Inspired from sehe's answer at
Boost spirit x3 - lazy parser
I tried to adapt it to one of my own problem (which is another story).
My grammar to implement has several ways to express numerical literals with
bases of 2, 8, 10 and 16. I've reduced the approach mentioned above hopefully
to a bearable minimum.
At AST I like to preserve the numerical presentation (integer, fractional, exp parts)
as boost::iterator_range<> by use of x3::raw
to evaluate it later, only base shall be of
integer type. Honesty, I haven't the requirements for the future yet (I could imagine
several possibilities - even evaluate it to a real/integer by the parser, but most of
the time, the reality looks different.). For simplicity, I've used here std::string
here
struct number {
unsigned base;
std::string literal;
};
Since the base and numbers can have underscores embedded, I've used range-v3
's
views::filter()
function. Another approach to handle those separated number has
sehe shown at X3 parse rule doesn't compile.

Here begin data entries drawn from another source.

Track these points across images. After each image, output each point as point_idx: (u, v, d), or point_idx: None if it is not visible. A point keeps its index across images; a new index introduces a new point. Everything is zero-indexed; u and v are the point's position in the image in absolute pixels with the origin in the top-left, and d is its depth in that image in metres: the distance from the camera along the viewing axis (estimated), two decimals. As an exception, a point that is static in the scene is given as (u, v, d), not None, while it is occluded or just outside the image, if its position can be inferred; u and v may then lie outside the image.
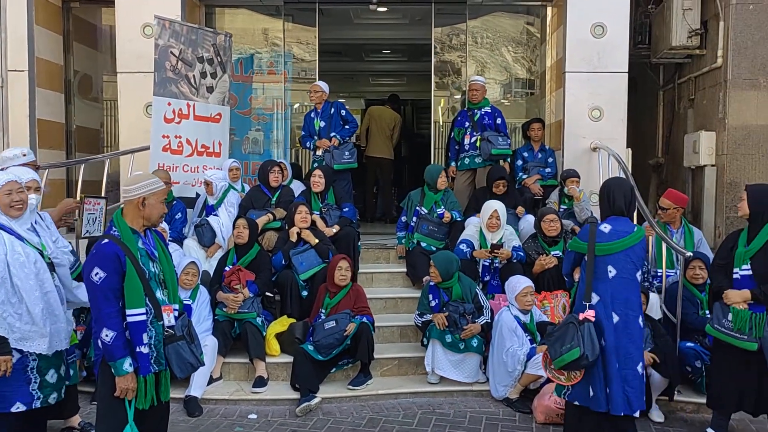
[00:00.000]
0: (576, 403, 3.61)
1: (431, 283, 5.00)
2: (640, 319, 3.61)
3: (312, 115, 6.60)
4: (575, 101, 6.61)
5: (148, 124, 6.23)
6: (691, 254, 4.77)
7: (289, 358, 4.82)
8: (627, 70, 6.62)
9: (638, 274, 3.61)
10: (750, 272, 3.76)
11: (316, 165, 6.41)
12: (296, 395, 4.61)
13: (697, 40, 7.22)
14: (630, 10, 6.74)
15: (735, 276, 3.83)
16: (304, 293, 5.23)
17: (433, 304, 4.96)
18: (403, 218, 6.11)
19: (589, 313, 3.47)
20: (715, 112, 7.02)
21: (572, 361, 3.44)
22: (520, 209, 6.14)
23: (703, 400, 4.50)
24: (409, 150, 10.99)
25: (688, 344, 4.58)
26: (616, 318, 3.52)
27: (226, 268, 5.15)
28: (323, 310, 4.91)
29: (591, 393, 3.53)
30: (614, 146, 6.28)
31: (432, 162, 7.94)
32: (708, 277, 4.73)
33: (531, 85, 8.28)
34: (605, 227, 3.57)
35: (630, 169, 6.19)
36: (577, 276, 3.94)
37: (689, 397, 4.60)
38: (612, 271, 3.51)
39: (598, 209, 6.16)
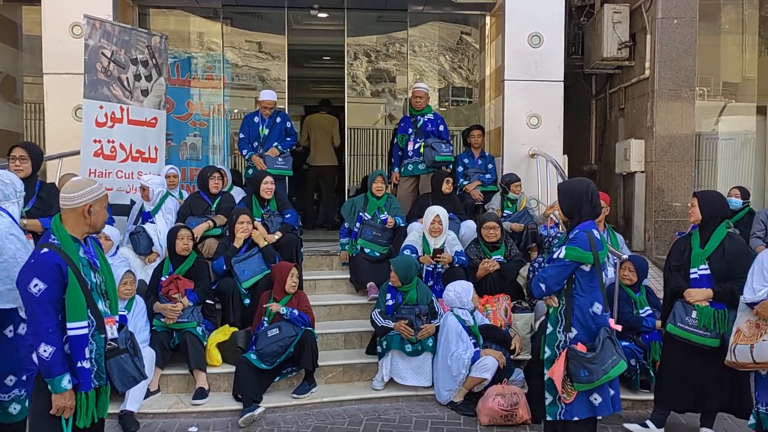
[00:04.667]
0: (576, 419, 3.41)
1: (389, 283, 5.02)
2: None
3: (256, 120, 6.47)
4: (514, 109, 6.77)
5: (76, 127, 5.95)
6: (627, 257, 4.95)
7: (231, 368, 4.68)
8: (563, 79, 6.84)
9: None
10: (708, 272, 3.90)
11: (251, 171, 6.34)
12: (239, 406, 4.48)
13: (627, 52, 7.57)
14: (564, 21, 6.98)
15: (693, 276, 3.94)
16: (247, 301, 5.10)
17: (389, 303, 4.99)
18: (346, 224, 6.08)
19: (613, 323, 3.40)
20: (643, 121, 7.36)
21: (619, 374, 3.34)
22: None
23: (638, 397, 4.69)
24: (349, 157, 10.96)
25: (624, 343, 4.71)
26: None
27: (163, 278, 4.97)
28: (266, 318, 4.81)
29: (597, 401, 3.38)
30: (552, 153, 6.47)
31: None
32: (639, 278, 4.93)
33: (470, 93, 8.43)
34: (597, 234, 3.42)
35: (566, 175, 6.39)
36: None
37: (624, 394, 4.66)
38: (604, 277, 3.55)
39: (536, 213, 6.34)
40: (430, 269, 5.46)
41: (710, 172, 7.77)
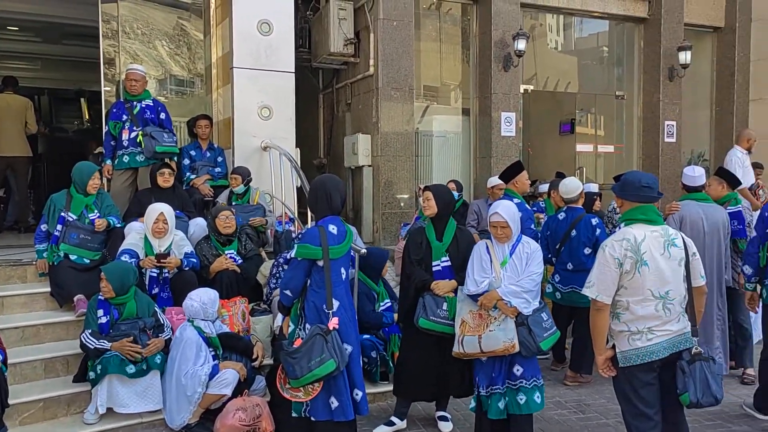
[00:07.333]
0: (313, 419, 3.45)
1: (100, 297, 4.22)
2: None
3: None
4: (244, 99, 6.38)
5: None
6: (366, 251, 4.94)
7: None
8: (294, 70, 6.65)
9: None
10: (449, 263, 4.01)
11: None
12: None
13: (352, 49, 7.72)
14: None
15: (436, 268, 4.01)
16: None
17: (103, 320, 4.19)
18: (44, 227, 5.01)
19: (334, 321, 3.36)
20: (369, 117, 7.59)
21: (327, 374, 3.29)
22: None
23: (378, 390, 4.72)
24: (48, 146, 9.39)
25: (365, 336, 4.70)
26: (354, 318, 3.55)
27: None
28: (-74, 355, 3.63)
29: (335, 404, 3.41)
30: (284, 145, 6.26)
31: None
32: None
33: (192, 84, 7.77)
34: (333, 228, 3.44)
35: (300, 169, 6.22)
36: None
37: (366, 388, 4.72)
38: (344, 273, 3.48)
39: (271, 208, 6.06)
40: (155, 275, 4.78)
41: (427, 166, 8.37)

The core idea is to have (I've used Qi's Nabialek trick long time ago) something like
auto const char_set = [](auto&& char_range, char const* name) {
return x3::rule<struct _, std::string>{ name } = x3::as_parser(
x3::raw[ x3::char_(char_range) >> *(-lit("_") >> x3::char_(char_range)) ]);
};
auto const bin_charset = char_set("01", "binary charset");
auto const oct_charset = char_set("0-7", "octal charset");
auto const dec_charset = char_set("0-9", "decimal charset");
auto const hex_charset = char_set("0-9a-fA-F", "hexadecimal charset");
using Value = ast::number;
using It = std::string::const_iterator;
using Rule = x3::any_parser<It, Value>;
x3::symbols<Rule> const based_parser({
{ 2, as<std::string>[ bin_charset ] },
{ 8, as<std::string>[ oct_charset ] },
{ 10, as<std::string>[ dec_charset ] },
{ 16, as<std::string>[ hex_charset ] }
}, "based character set"
);
auto const base = x3::rule<struct _, unsigned>{ "base" } = dec_charset; // simplified
auto const parser = x3::with<Rule>(Rule{}) [
x3::lexeme[ set_lazy<Rule>[based_parser] >> '#' >> do_lazy<Rule> ]
];
auto const grammar = x3::skip[ x3::space ]( parser >> x3:: eoi );
and use them like
for (std::string const input : {
"2#0101",
"8#42",
"10#4711",
"1_6#DEAD_BEEF",
})
{
...
}
Well, it doesn't compile and hence I do not know if it would work this way. I think, it's
a better way than several lines of alternatives (as my old code). Further, if I study newer
standards of the grammar I like to implement, the syntax has been extended with leading
integer (for numeric width) and other base specifier, e.g. 'UB', 'UO' and others. This
would come off-topic: How can I prepare the code for further grammar extensions (using something like eps[get<std_tag>(ctx) == x42]
)?
For convenience, I've put the example at coliru.